The 100-lap race, which is part of this year's 11-event ASA Midwest Tour, also makes stops in Wisconsin, Minnesota, Iowa, Illinois and Indiana.
Qualifying at Norway begins at 5 p.m. (EDT). Racing starts at 7.
"This race has been pretty big over the years," said Iverson. "One year, they had to call the Norway Fire Department to fit more people in the stands. Some of the spectators even ended up in the pits. We hope to draw a good crowd again Saturday.
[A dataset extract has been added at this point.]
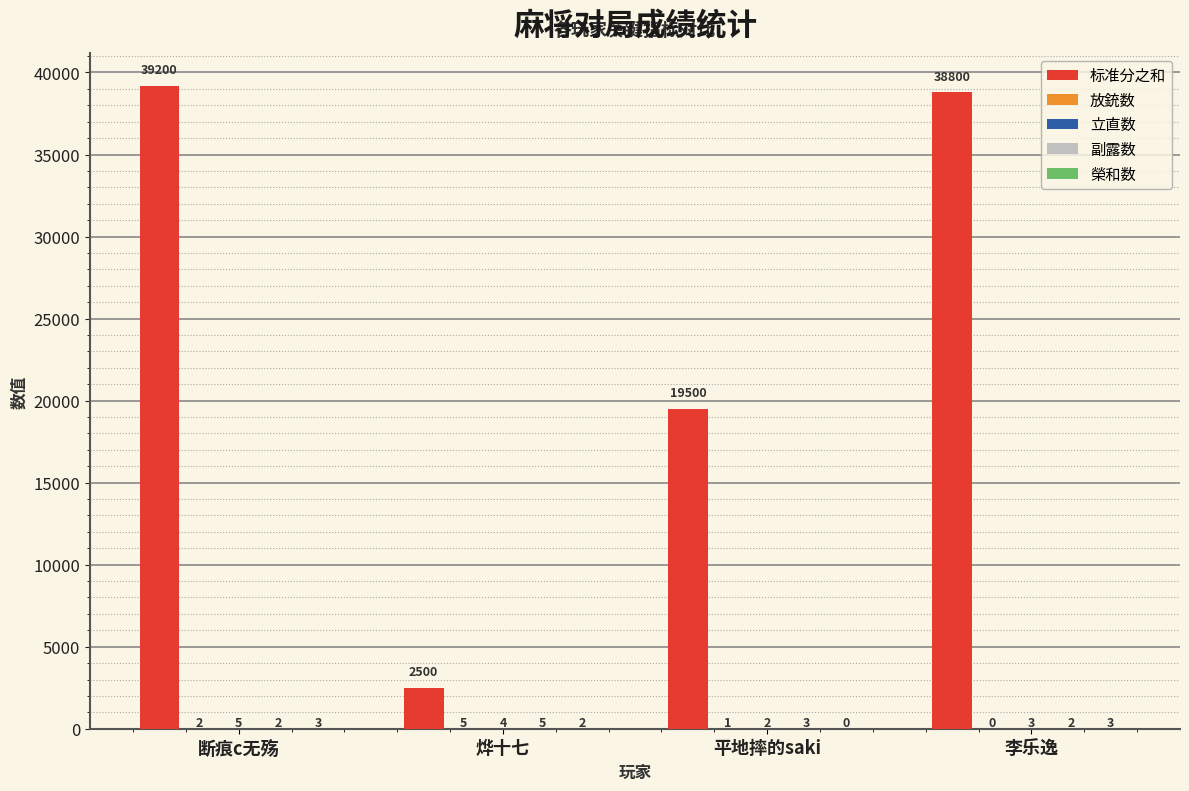

Which series changed the most between 断痕c无殇 and 烨十七?

标准分之和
This race has typically drawn their best crowd of the year."
Iverson is well aware of the challenges he faces in his quest for a fifth consecutive title.
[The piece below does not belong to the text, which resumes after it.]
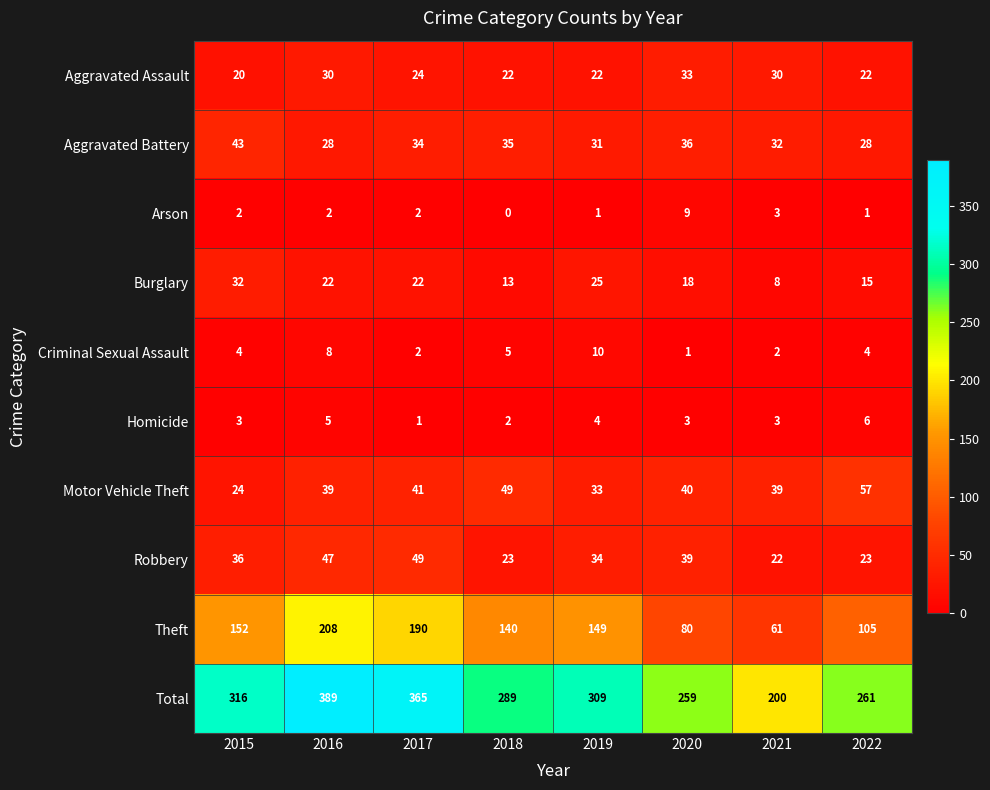

Which series has the widest spread of values?

Total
"We'll have real tough competition up there," he said. "I didn't really expect to win the first one, but I've been fortunate enough to draw some favorable starting spots. We've had some good cars to work with, too."
Iverson drove in a cancer benefit 100-lap race last weekend at Norway, where he placed third.
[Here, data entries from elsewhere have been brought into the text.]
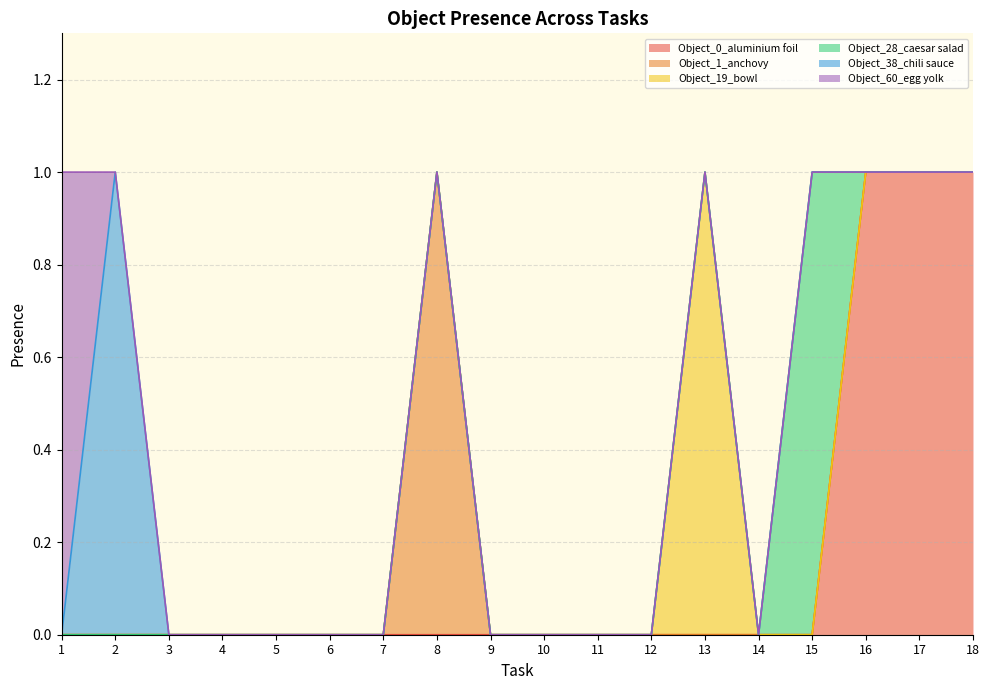

At which category is the sum across all series the highest?

1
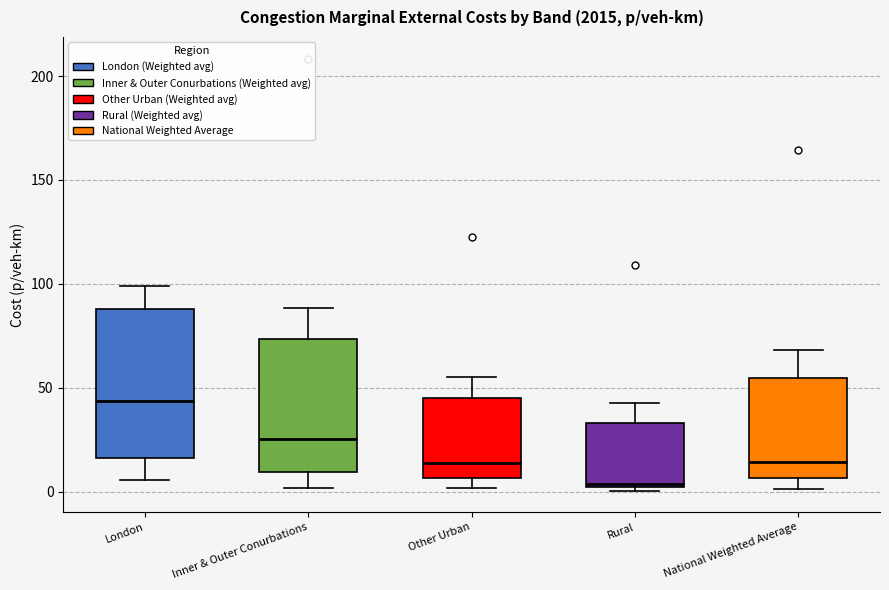

Reading left to right, read every box against the y-axis: the position of its median line, the range the box covers, and the ends of its whiskers. The values are not printed on the chart, so give them approximately, as read against the axis.

London: median 45, box 15 to 90, whiskers 5 to 100
Inner & Outer Conurbations: median 25, box 10 to 75, whiskers 0 to 90
Other Urban: median 15, box 5 to 45, whiskers 0 to 55
Rural: median 5, box 0 to 35, whiskers 0 to 45
National Weighted Average: median 15, box 5 to 55, whiskers 0 to 70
"We had handling issues with the car," he said. "We didn't have it set up right for handling on the track. The crew and I have been working pretty hard on that this week. We're just trying to make sure everything is right on the car. It's a matter of getting back to the basics. If the car handles better this week, it could help the cause."
Also among those expected to challenge are Jonathan Eilen of Hampton, Minn., Chris Wimmer of Wausau, Wis. and Kris Kelly of Norway.
"All the guys coming up are going to be tough to beat," said Iverson. "With every victory, there's at least one good break."
Although competition becomes pretty intense on the track, Iverson says there's camradeship among the drivers.
"Most of us are friends," he added. "We see each other on most weekends, and we hang out with most of them. You get to know everybody's families. It's kind of like one big family reunion. Once you're on the track, it's everybody for himself. But in the end, everybody congratulates one another and we're best of friends again."